Ciò che è, a quindici anni circa dalla sua morte, rappresenta una fortuna per noi. Come lettore io ho un nuovo libro nello scaffale dei grandi racconti americani, tra quelli di Salinger e quelli di Cheever, che nel mio cuore gli sono fratelli. Come scrittore ho scoperto un maestro, e vorrei tanto essere tra gli allievi che lo incontrarono, celebri o sconosciuti o per sempre aspiranti, alle cui prove Yates applicava l’onestà e il rigore che riservava alle proprie, e di cui parlava così:

E dannazione, vorrei che fossero tutti qui adesso, in carne e ossa, così potremmo sederci e bere e litigare e affrontare gli argomenti più selvaggi e violenti della narrativa, e finire a cantare canzoni e raccontare barzellette e fare gli scemi: e poi, quando tutti se ne andranno a casa per riprendersi dalla sbronza e rimettersi al lavoro, mi piacerebbe proprio stringergli la mano e augurargli buona fortuna. Perché la fortuna pura e semplice, dopotutto, è la cosa di cui uno scrittore ha più bisogno.
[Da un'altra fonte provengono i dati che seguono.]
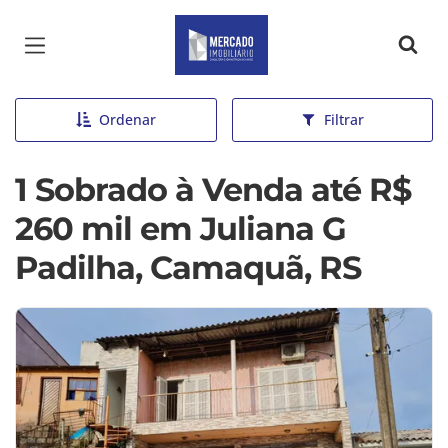
Página inicial
Ordenar
Filtrar
1 Sobrado à Venda até R$
260 mil em Juliana G
Padilha, Camaquã, RS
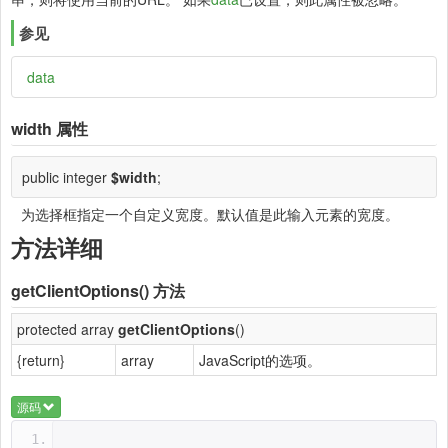
参见
data
width
属性
public integer
$width
;
为选择框指定一个自定义宽度。默认值是此输入元素的宽度。
方法详细
getClientOptions()
方法
protected array
getClientOptions
()
{return}
array
JavaScript的选项。
源码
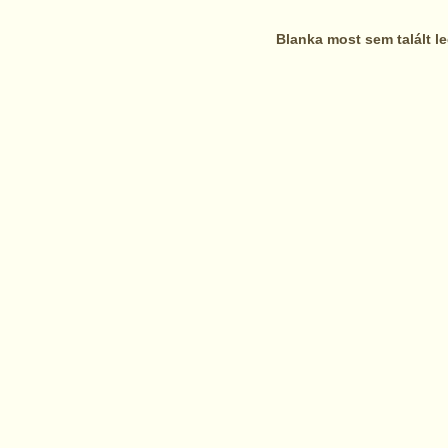
Blanka most sem talált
Penso che questo sia il mestiere più duro e solitario al mondo, questa folle, ossessiva faccenda del cercare di essere un bravo scrittore. Nessuno di noi sa mai quanto tempo gli rimane, né come sarà in grado di usare questo tempo, e in ogni caso, anche se lo userà bene, il suo lavoro dovrà sempre affrontare la terribile, inesorabile indifferenza del tempo stesso.